In December 2014, the boring machine completed the final meters of its journey by breaking through the concrete wall of the intake structure that had been placed after an excavation at the bottom of the lake, more than 100 metres below the surface of the lake.
“(It’s) a new milestone (for) Salini Impregilo,” Chief Executive Pietro Salini had exclaimed in a statement announcing the news.
Begun in 2008, the project, which has come to cost more than 300 million euros, is near completion as workers from Vegas Tunnel Constructors - the joint- venture responsible for the project between Salini Impregilo and its U.S. subsidiary, S.A. Healy – have begun to flood the tunnel with water.
By the end of September, they are to remove a number of bulkheads including the one at the bottom of Lake Mead in order to put the new intake into service.
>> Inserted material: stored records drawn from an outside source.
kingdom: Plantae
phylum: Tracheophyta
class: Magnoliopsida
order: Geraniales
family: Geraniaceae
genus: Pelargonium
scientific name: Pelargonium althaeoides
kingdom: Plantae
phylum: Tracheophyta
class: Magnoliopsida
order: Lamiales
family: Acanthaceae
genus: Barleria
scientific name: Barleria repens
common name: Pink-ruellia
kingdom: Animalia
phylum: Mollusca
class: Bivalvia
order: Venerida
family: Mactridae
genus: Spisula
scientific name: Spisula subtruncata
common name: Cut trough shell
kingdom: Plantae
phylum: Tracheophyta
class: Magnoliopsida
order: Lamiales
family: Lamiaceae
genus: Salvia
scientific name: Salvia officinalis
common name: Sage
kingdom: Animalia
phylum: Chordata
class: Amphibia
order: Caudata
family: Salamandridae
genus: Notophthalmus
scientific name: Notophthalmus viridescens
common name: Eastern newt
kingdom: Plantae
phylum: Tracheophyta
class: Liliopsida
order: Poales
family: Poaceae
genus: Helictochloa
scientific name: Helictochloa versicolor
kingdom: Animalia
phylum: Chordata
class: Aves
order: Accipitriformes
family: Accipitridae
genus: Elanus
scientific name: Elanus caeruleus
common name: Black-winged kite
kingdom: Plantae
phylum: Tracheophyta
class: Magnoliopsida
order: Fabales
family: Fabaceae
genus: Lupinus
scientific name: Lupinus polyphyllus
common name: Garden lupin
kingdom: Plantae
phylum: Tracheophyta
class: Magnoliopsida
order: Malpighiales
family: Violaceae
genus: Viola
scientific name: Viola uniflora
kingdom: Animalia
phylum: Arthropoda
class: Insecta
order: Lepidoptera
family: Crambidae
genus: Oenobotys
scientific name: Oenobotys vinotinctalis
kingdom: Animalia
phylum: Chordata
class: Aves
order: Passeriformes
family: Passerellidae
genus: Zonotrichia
The project comprises a shaft on the shore of the lake that goes down 200 metres to the mouth of the tunnel. Water drawn from the intake’s opening in the middle of the lake will flow through a series of tunnels and shafts before getting pumped to a treatment plant. It will then head for the city.
Dubbed the “third straw”, the pipe will be the primary supply of water to Las Vegas because the other two pipes that were built in the past are becoming too shallow and risk rising above the water level as a result of a long drought.
Lake Mead was created by the Hoover Dam blocking the course of the Colorado River. Drawing water from the bottom of the lake will save money because the water is cleaner than that taken closer to the surface. Its cleanliness means less time required to treat it at the plant.